It is about time for the Harvard Corporation to finally stand up to the bloated, budget-busting tyranny of the Harvard University Library. Since John Harvard gave the university its first endowment of 400 books and a paltry 780 pounds to manage them, the library has been an odious drain on University finances.
Current plans to restructure Harvard libraries and institute deep cuts to staff, services, and collections in the consecrated name of financially responsible austerity are the result of the Library Task Force Report. This report was commissioned in 2009 to plan the slaying of the dread budgetary Scylla of Harvard Yard, Widener Library. The Library Task Force Report represents a new vision for the library, arguing that Harvard is no longer in any position to try to “collect and maintain the entirety of the world’s scholarship”. After all, why might a university with a peerless endowment also be expected to maintain an equally unrivaled library?
With an endowment of 32 billion dollars growing in 2011 at a meager 21.4%, Harvard simply can no longer afford to maintain the best and largest academic library collection in the world. The library’s $225 million operating budget, an outrageous 5.7% of the University’s annual budget, must be further cut to improve the financial profile of the University. Although cutting costs and improving efficiency and effectiveness are not mutually exclusive, the Library Task Force Report makes clear that the Harvard Corporation has its miserly heart in the right place. Why attempt to improve efficiency without laying off workers, or effectiveness without cutting resources?

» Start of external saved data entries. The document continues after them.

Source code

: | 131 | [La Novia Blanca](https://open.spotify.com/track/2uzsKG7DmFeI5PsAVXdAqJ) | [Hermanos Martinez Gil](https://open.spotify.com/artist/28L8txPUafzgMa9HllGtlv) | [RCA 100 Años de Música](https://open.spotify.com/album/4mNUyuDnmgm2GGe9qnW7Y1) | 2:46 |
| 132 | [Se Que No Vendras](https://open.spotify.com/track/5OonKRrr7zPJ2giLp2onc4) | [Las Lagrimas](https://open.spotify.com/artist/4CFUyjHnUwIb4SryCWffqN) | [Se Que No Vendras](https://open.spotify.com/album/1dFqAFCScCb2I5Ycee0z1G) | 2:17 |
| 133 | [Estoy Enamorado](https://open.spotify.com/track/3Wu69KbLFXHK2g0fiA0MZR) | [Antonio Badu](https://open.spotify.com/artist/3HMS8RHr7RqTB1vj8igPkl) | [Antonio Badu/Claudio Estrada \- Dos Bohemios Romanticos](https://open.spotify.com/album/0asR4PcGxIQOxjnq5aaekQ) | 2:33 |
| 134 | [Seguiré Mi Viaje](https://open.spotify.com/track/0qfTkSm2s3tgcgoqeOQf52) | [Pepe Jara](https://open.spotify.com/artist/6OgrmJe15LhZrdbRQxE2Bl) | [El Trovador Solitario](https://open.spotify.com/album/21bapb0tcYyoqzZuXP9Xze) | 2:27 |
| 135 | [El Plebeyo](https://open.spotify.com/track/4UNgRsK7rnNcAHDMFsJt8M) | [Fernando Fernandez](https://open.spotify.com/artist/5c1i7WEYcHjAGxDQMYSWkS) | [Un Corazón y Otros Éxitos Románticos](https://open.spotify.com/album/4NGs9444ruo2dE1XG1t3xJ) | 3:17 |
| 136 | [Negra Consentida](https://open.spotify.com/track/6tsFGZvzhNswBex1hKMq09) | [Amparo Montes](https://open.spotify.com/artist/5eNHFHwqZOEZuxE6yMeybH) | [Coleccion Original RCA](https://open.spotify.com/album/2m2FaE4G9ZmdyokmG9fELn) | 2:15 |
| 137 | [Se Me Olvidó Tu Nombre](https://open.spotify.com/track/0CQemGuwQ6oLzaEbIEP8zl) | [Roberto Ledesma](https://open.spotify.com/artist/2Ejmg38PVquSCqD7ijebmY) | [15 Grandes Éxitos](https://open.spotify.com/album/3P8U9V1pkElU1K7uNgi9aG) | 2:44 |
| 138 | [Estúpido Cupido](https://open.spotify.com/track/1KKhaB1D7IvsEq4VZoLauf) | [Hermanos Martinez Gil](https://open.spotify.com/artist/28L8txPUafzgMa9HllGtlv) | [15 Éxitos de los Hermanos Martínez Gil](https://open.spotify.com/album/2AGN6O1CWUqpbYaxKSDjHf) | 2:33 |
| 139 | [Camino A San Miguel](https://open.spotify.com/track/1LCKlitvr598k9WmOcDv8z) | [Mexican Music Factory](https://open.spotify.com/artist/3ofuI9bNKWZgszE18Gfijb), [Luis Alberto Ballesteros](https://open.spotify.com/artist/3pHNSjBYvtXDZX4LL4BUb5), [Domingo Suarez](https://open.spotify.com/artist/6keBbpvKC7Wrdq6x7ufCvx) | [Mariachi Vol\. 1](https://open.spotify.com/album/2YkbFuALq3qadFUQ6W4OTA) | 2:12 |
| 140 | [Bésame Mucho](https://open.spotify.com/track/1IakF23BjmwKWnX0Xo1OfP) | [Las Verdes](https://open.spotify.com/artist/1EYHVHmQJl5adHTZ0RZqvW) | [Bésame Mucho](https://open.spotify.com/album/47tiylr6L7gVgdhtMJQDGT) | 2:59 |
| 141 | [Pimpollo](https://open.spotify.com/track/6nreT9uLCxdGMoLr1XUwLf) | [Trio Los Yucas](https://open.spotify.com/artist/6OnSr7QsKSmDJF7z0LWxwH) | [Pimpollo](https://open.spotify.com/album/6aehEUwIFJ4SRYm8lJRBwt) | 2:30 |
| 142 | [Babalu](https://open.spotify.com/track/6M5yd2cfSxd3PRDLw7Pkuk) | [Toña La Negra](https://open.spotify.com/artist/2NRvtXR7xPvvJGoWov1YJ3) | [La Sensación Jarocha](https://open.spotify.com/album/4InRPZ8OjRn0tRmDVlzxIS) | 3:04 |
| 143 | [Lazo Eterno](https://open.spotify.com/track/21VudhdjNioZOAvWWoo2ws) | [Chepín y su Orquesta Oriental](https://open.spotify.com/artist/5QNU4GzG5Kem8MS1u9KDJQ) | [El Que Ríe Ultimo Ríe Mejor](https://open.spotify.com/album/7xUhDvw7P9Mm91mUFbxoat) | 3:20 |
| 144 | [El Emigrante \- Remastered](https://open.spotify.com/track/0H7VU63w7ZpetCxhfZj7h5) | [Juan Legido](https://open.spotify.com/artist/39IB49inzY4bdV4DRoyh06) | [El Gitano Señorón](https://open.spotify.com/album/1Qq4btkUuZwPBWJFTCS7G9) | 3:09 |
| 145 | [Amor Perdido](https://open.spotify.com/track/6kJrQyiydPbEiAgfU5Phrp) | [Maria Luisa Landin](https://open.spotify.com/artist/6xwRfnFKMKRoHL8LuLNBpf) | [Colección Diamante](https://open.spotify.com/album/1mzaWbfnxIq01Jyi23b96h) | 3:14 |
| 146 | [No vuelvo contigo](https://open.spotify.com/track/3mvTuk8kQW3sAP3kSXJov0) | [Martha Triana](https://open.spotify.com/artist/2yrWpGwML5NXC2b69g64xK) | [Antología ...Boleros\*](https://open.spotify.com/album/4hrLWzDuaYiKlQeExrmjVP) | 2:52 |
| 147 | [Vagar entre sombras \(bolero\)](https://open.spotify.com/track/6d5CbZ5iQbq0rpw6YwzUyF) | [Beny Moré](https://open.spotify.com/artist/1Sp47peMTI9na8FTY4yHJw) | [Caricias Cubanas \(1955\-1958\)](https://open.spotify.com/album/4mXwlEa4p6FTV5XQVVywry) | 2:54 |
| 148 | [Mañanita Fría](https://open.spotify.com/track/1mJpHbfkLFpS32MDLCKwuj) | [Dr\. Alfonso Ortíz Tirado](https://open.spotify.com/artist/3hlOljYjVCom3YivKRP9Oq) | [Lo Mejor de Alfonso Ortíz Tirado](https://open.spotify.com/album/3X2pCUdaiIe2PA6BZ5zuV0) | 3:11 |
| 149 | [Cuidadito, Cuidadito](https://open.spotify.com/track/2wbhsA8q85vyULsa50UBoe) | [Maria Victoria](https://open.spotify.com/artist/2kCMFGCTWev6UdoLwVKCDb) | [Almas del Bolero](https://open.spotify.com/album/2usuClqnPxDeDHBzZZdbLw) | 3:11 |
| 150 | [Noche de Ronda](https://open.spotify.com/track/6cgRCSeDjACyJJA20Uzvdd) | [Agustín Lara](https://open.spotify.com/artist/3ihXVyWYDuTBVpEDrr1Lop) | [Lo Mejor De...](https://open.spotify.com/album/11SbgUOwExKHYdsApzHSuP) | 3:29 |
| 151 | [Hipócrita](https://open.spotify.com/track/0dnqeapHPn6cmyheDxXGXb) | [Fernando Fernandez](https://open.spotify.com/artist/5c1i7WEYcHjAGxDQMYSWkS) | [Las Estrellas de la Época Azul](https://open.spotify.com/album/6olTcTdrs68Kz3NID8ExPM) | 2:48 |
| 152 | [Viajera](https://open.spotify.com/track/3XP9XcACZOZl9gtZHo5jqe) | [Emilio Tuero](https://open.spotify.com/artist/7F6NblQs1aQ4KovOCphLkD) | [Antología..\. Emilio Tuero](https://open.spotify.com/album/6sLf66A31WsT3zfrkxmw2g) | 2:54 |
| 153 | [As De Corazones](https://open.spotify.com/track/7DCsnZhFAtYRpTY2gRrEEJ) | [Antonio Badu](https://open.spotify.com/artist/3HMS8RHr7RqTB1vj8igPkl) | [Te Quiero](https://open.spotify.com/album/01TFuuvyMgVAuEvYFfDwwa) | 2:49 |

The most crucial reforms commenced with the curbing of the library’s gluttonous book buying. The Harvard Corporation stuck to its astute business strategy even in the face of opposition from over one hundred faculty members, who in response passionately called for the library to be allocated adequate funds to purchase needed new materials. The $12 million budget reduction in 2010 was another step in the right direction. The preceding year, Harvard paid only $8.4 million to Stephen Blyth, the head of internal investments at Harvard Management Company, and he oversaw billions of dollars added to Harvard coffers. In contrast, the Library costs over $200 million per year and generates very little revenue. Faculty, students, staff, and researchers are tragically myopic stakeholders in the Harvard Corporation if they prioritize the maintenance of a preeminent book collection when it has consistently posted miserable returns on investment, especially as compared to Mr. Blyth. The Harvard Corporation should continue to retract funding from its unprofitable knowledge capital and reinvest in more profitable sectors, like Gatsbyian birthday parties with gourmet cakes the size of the Woodberry Poetry Room
A recent Crimson editorial made the important point that Harvard must catch up with technological progress, even at the cost of significant staff cuts. As a library employee at Widener, I have a particular insight into the excesses of the library staff. As preparation for my impending consulting interview, I have identified some examples of how employees might be replaced by technology, thereby saving thousands of dollars. First, the experienced professionals who find rare and new publications from even the smallest bookshops, publishing houses, and universities across the world can easily be replaced by Google Books trending feature and the New York Times Top 10 Bestsellers. (Amazon Listmania might be needed for more esoteric subjects requiring truly expert opinions.) The Houghton Rare Books library and book preservation department positions can simply be abolished, as old books are irrelevant in the age of the Kindle. The same goes for Mr. Widener’s musty, out-of-date books and Gutenberg Bible—the King James Bible has an expired copyright and can be downloaded on Project Gutenberg. And when you come to me and ask for help navigating thousands of archives and special collections, an automated voice could instead cheerily direct you to Wikipedia, or in a potential post-SOPA world, an Ouija board.
In a widely circulated Washington Post editorial, Alexandra Petri '10 called on Occupy Harvard to turn its attentions away from the abuses of the Harvard Corporation and instead to focus on “getting a grip on some small portion of the vast array of human knowledge” by “Occupy[ing] the libraries.” The current assault on the library exemplifies the limits of this passive and ultimately self-destructive understanding of knowledge. True intellectualism is daring to peek above the confines of carrels and actively engaging with knowledge, described best by the great pedagogue Paulo Freire as “emerging only through invention and re-invention, through the restless, impatient, continuing, hopeful inquiry, human beings pursue in the world, with the world, and with each other.” To those who have taken vows of intellectual hermitage, look out the window of our Ivory Tower and see that it stands on and is shaped by political and economic realities that, together, we have the agency to transform. We can demand that the University as an intellectual center fully fund the library as the depository of knowledge-capital, or we can continue to ignore the perils of a profit-minded university and passively occupy the libraries. For as long as they let us.
Melissa J. Barber ’13 is a social studies concentrator living in Kirkland House.